Vivimos un tiempo de transformaciones gigantescas, de surgimiento de nuevos hábitos y creencias, de pérdida de valores que entendíamos trascendentes, de volatilización de referencias; de hallazgos científicos y aceleraciones tecnológicas que inducen rápidos cambios mentales, de transformación de los sistemas de producción, de aparición de nuevos pensamientos, de fracturas en la antigua racionalidad, de lógicas distintas, del triunfo de las materialidades sobre las pulsiones del espíritu, de la banalidad bulliciosa sobre la seriedad circunspecta.
Las búsquedas con propósitos de verdad son aburridas; lo que divierte son los juegos electrónicos, las competencias virtuales, los bailongos, el espiar la vida de los otros, seguir las orientaciones de los influencers en las batallas tácticas de la publicidad digital y ser influidos por ellos sin activar defensas, disfrutar de la condición de conejitos de Indias manipulados por la información cada vez más potente que colecta sobre cada uno de nosotros el Gran Hermano de Internet, vislumbrado a mediados del siglo XX por George Orwell en la distopía futurista de su novela “1984”.

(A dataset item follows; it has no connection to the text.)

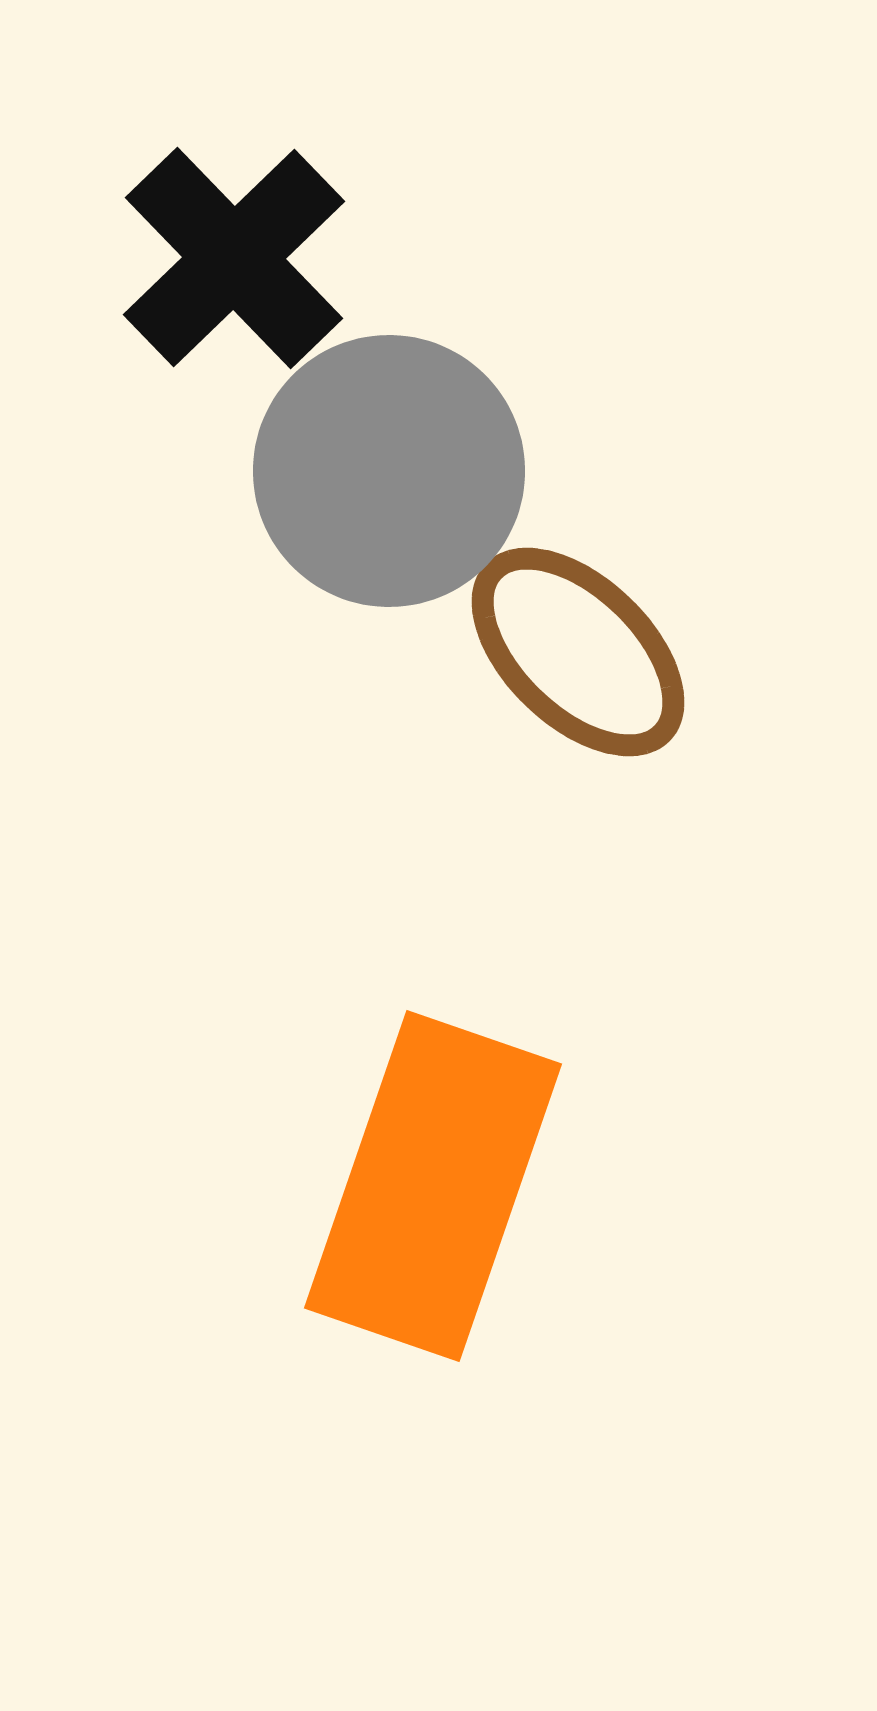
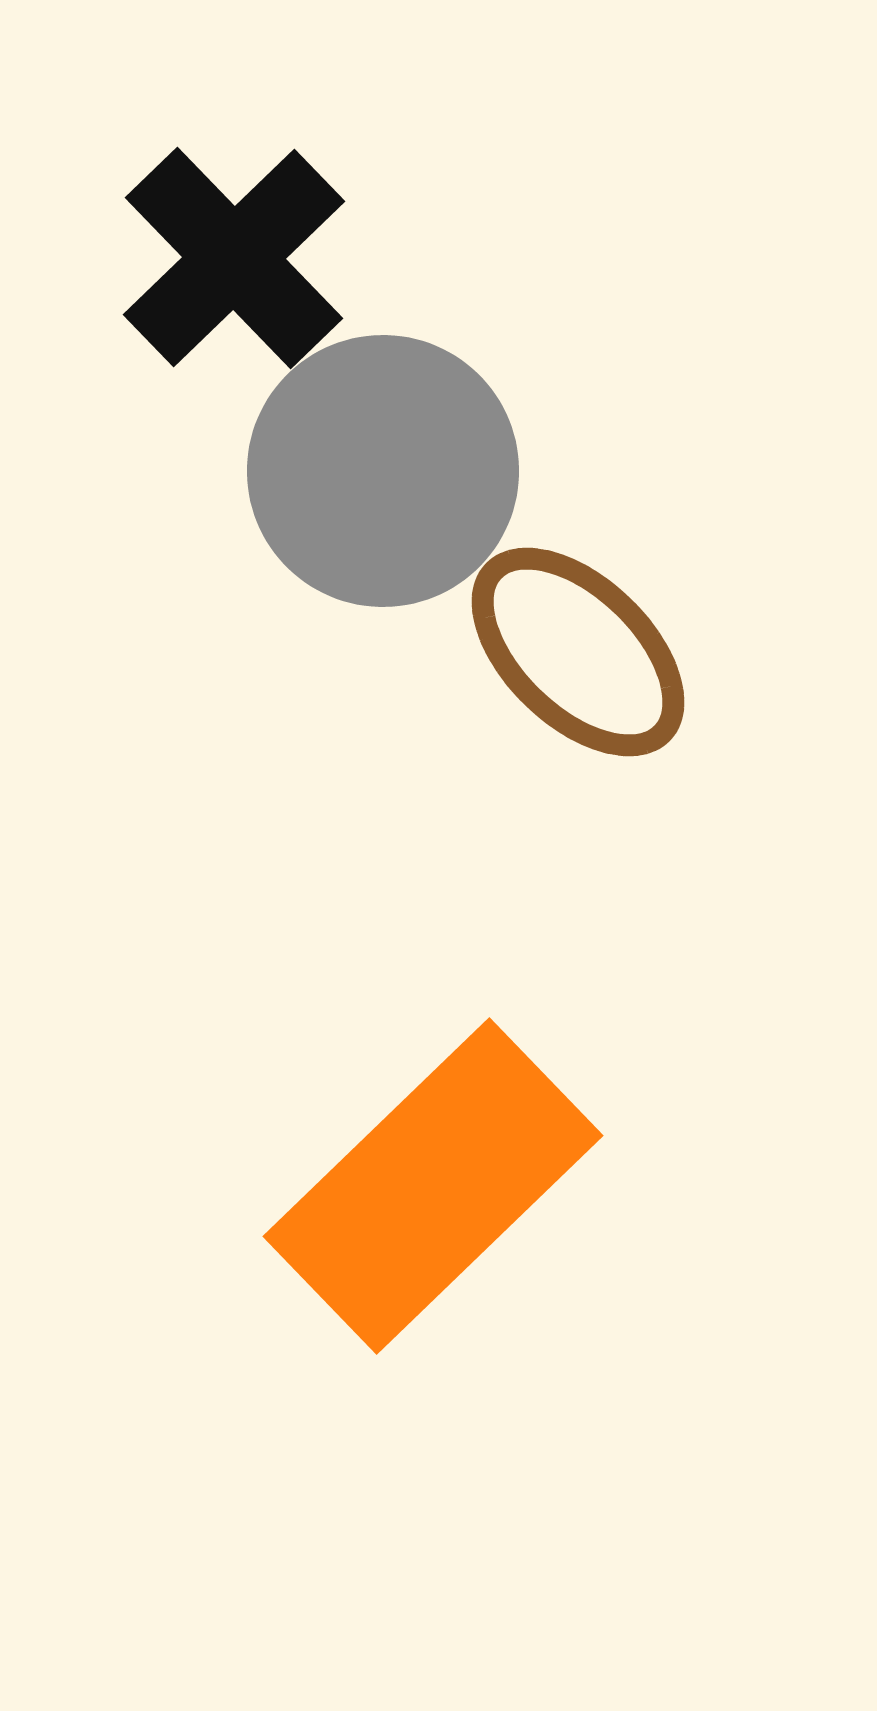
gray circle: moved 6 px left
orange rectangle: rotated 27 degrees clockwise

No obstante, como el miedo no es zonzo, muchos intentan enmascarar sus identidades con nombres de fantasías o cuentas falsas, que además se usan para atacar a otros y descargar los odios que la insatisfacción con ellos mismos le provoca.
Por distintas razones, las mascaradas se multiplican, máxime ahora que se potencian las actuaciones de los comisariatos políticos y la dictadura del pensamiento políticamente correcto, al punto que se establecen leyes que consagran medias mentiras como verdades absolutas, en tanto que los organismos contra la discriminación deciden qué palabras se deben o no usar. Los eufemismos florecen, mientras se marchita el repertorio expresivo con cuyo uso amplio se puede construir pensamiento más complejo.
Las libertades se encongen al ritmo que crecen los diktats de los gobiernos, tendencia que conspira contra la riqueza de lo diverso y la genuinidad de las opiniones. Es hora de relatos oficiales, donde, por ejemplo, la solidaridad, que por naturaleza y definición es consciente y voluntaria, se usa en el título de una ley que se basa, con crudeza, en el poder coactivo del Estado. El disfraz campea en textos legislativos y propósitos políticos, que pretenden obtener emergencias en cadena para escapar de los controles institucionales de la arquitectura republicana.
En fin, hay tantas máscaras operativas en la vida cotidiana, y tanta teatralidad en los escenarios de la política, que la ficción se ha apoderado de la realidad para moldearla al libreto.
Los días de Carnaval han terminado, pero su esencia originaria se ha trasfundido a la vida diaria. Las máscaras se han naturalizado, se han absorbido en los rostros comunes, y las conductas transgresivas impregnan nuestros días en todos los planos. Por eso los resultados no pueden sorprender.